そのままカルソニックは23周目にドライバー交代のミニマム周回数でピットインし、松下から平峰にステアリングをチェンジ。そのままトップを守っていたが、後ろから8号車ARTA NSX-GTが迫ってきた。ドライバーは、今年スーパーフォーミュラ・チャンピオンになったばかりの野尻智紀。
「やったろやんけ!」
相手が今年最強のドライバーだと分かった平峰に、叩き上げの魂に火が付いた。
「スーパーフォーミュラのチャンピオンと戦えるなんて、最高だなと思っていました」と、振り返る平峰。
「後半の最初、8号車が離れたなと一瞬思ったんですけど、途中から向こうのペースが上がってきて、向こうの方が速そうだなと思いましたね。ブロックして押さえれたのですけど、単独走行だったら、8号車の方がコンマ3~4は速かもという感じでしたね」
野尻の8号車はコーナリングからの立ち上がりとストレートで平峰との差を確実に詰めてきた。
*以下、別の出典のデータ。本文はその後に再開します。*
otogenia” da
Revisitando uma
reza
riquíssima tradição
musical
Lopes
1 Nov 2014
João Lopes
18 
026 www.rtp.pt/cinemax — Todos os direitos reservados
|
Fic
だが、平峰は気持ちはアツくも、頭は冷静に相手を分析していた。
「ブレーキングはこっちの方が良さそうな気配でした。ミラーで見ていても向こうの方がストレートが速いので、GT300が絡んだらワンチャン(もしかしたら)抜かれててしまうとは思っていました。そこは死ぬ気で抑えないと」
逃げる平峰、追う野尻。50周目に2台のギャップは1秒を切ると、そこから63周目のファイナルラップまで0.1〜0.8秒差の戦いを繰り広げた。そして、平峰は僅差の戦いを続けながらも、野尻のスキルの高さに舌を巻いていた。
「後ろを気にしながら走っているなかで『やっぱ、野尻選手、すげえな』と。うまさを感じました。相手に常にいいプレッシャーを掛けてきました。プレッシャーのかけ方がとにかく上手で、そして追いかけながらドライビングでは無理をしていない。プレッシャーのかけ方がうまいので、そのプレッシャーを自分がどう受け入れるか。レース中に野尻選手と戦えたのは僕にとっていい経験になりました。野尻選手がどういう戦いをするのか、どういう走りをするのか、僕はすごく見ることができた。いい勉強させてもらいました」
レース中でも冷静に、謙虚にライバルを見ていた平峰。その一方、ドライバーとしての本能と皮算用も忘れていなかった。
「野尻選手はすごかったです。でも『野尻選手に戦って勝てれば、めちゃええやん!』って思っていました」
そして、迎えることになった終盤戦の悲劇。ピットガレージで平峰の走りを見ていた松下が振り返る。
「平峰選手は結構、後ろから攻められていましたけど、安心して見ていました。GT300が絡まなければ抜かれないだろなと思っていて、最後も残り2周を切ったところで前がクリアになって、ファイナルラップもクリアだったので、もう絶対大丈夫だなと思ったのですけど……」と松下。
チームはピット作業で予定された給油量を入れており、平峰も序盤は燃費をセーブして走行していた。平峰が振り返る。
「タイヤと燃費に気を遣っていましたが、後半スティントの中盤あたりから『もう行ってもいいよ』と言われて、後半勝負の作戦どおりに行っていたつもりだったんですけど、ちょっと……なかなか……ショックでした」
ファイナルラップの1コーナーでガス欠の症状を感じ、2コーナーの立ち上がりですぐにスローダウンしてしまったカルソニックと平峰。その脇を、野尻が勢いよく駆け抜けていった。
マシンを左右に振って、駆動が若干回復した平峰はスロー走行をしながら最終コーナーを立ち上がり、WedsSport ADVAN GRスープラにストレートでかわされて3位でフィニッシュ。そのまま5コーナー先のファーストアンダーブリッジ手前で止まり、平峰はマシンを降りた。
「言葉にできなかった。苦しい……悔しい……優勝が見えていたのに……」
チェッカーを受けた瞬間に流れはじめた涙が止まらなかった。